**LIST OF TASKS:**
1. According to the dashboard data generator notebook, what has to be running locally for the workbook to work?
2. Resume the dashboard data generator notebook from the point where it stops.

**PASSAGE:**
[Start of Attachment]

# Dashboard Data Generator

This notebook is to generate data to power the dashboard.
The idea is to make csv extracts from the full dataset containing the necessary data for the dashboard

## Preliminaries

Please note the general set-up requirements contained in the repo readme and the _showcase_ notebook.
Remember that the database needs to be running locally for this workbook to work.

In [24]:
#imports
import os  #to find the settings file(s)
import csv #to process the settings file(s)
import shutil #to copy the settings file (if needed)
from neo4j import GraphDatabase
import pandas as pd
from geopy.geocoders import Nominatim

In [2]:
#get settings
settings_dir = os.path.join("..","settings")
personal_settings = os.path.join(settings_dir,"personal_settings.csv")
if not "personal_settings.csv" in os.listdir(settings_dir):
    default_settings = os.path.join(settings_dir,"default_settings.csv")
    shutil.copy(default_settings, personal_settings)
    print("Created new personal settings file, this probably needs to be edited before proceeding.")
with open(personal_settings, mode = 'r') as file:
    user_settings = {}
    for line in csv.DictReader(file):
        user_settings[line['setting']] = line['value']
db_uri = "bolt://localhost:" + str(user_settings['port_number'])

In [10]:
#data path
data_output = os.path.join("..","dashboard","data")
os.listdir(data_output)

['temp_data.csv']

In [11]:
db_connection = GraphDatabase.driver(db_uri, auth=(user_settings['username'],user_settings['password']))

In [12]:
db_session = db_connection.session(database=user_settings['db_name'])

In [38]:
#functions to add coordinates to an address
geolocator = Nominatim(user_agent="nl-application")  #initiate external tool to get coordinates from addresses

def add_coordinates(row):  #lambda function to add coordinates to a row in a dataframe
    temp_location = geolocator.geocode(row['address'])
    if(temp_location):
        row['longitude'] = temp_location.longitude
        row['latitude'] = temp_location.latitude
    return row

## Create File Listing NL addresses by leak

In [63]:
query = "MATCH (n:Address) WHERE n.country_codes CONTAINS 'NLD' RETURN n"
query_response = db_session.run(query)
addresses_nl = pd.DataFrame([dict(record.data()['n']) for record in query_response])

In [41]:
addresses_nl = addresses_nl[['address','leak']]

In [42]:
addresses_nl.head(5)

Unnamed: 0,address,leak
0,"10 Langs de Heij Sittard, The Netherlands",Panama Papers
1,31 MAIN STREET EDENHAM; BOURNE LINCS; PE10 OLL,Panama Papers
2,35 Konijnenlaan; Wassenaar; The Netherlands,Panama Papers
3,4 OF GALON STR.; WOLFRATESHOUSEN 82515; THE NE...,Panama Papers
4,5 Konijnenlaan; Wassenaar; The Netherlands,Panama Papers


In [43]:
location = geolocator.geocode(addresses_nl.iloc[0]['address'])

[End of Attachment]

**Stored data entries:**
[Start of Attachment]

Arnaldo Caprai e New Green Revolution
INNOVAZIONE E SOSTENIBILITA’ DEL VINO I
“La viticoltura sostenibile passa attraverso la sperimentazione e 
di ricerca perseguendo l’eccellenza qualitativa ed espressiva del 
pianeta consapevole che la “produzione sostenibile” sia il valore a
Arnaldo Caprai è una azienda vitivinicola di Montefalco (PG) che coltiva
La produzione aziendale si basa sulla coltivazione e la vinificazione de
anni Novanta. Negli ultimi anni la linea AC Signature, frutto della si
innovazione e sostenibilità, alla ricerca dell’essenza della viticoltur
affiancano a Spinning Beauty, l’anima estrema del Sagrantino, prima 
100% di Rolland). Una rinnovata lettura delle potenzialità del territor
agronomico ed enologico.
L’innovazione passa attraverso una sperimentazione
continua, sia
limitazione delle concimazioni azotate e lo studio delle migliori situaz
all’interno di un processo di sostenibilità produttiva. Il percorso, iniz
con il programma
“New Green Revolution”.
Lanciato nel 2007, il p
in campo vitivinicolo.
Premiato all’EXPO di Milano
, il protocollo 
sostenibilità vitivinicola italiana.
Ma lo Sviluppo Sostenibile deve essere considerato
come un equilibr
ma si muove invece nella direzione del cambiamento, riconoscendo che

[End of Attachment]

**RESPONSES FOR EACH TASK:**
1. The database.

2.
location

Location(10, Langs de Heij, Noord, Sittard, Sittard-Geleen, Limburg, Nederland, 6136 KR, Nederland, (51.017214, 5.8690725, 0.0))

In [29]:
location.longitude

5.8690725

In [30]:
location.latitude

51.017214

In [44]:
temp_row = addresses_nl.iloc[0]
add_coordinates(temp_row)

address      10 Langs de Heij Sittard, The Netherlands
leak                                     Panama Papers
longitude                                     5.869072
latitude                                     51.017214
Name: 0, dtype: object

In [53]:
short_addresses = addresses_nl.iloc[0:100]

In [58]:
short_addresses = short_addresses.apply(add_coordinates, axis=1)

In [59]:
short_addresses

Unnamed: 0,address,latitude,leak,longitude
0,"10 Langs de Heij Sittard, The Netherlands",51.017214,Panama Papers,5.869072
1,31 MAIN STREET EDENHAM; BOURNE LINCS; PE10 OLL,,Panama Papers,
2,35 Konijnenlaan; Wassenaar; The Netherlands,52.124550,Panama Papers,4.368802
3,4 OF GALON STR.; WOLFRATESHOUSEN 82515; THE NE...,,Panama Papers,
4,5 Konijnenlaan; Wassenaar; The Netherlands,52.129700,Panama Papers,4.377273
...,...,...,...,...
95,KAYA RICHARD J BEAUJON CURACAO THE NETHERLANDS,,Panama Papers,
96,Keizersgracht 369B; 1016 EJ Amsterdam; The Net...,52.368339,Panama Papers,4.884904
97,KERKSTRASD 43 A; 2271 CR VOORBURG; THE NETHERL...,,Panama Papers,
98,Klagerstuin 47; 1689; JP Zwaag; Netherlands,52.666846,Panama Papers,5.058582


In [64]:
#addresses_nl.apply(add_coordinates, axis=1)

In [60]:
short_addresses.to_csv(os.path.join(data_output,"addresses_nl.csv"))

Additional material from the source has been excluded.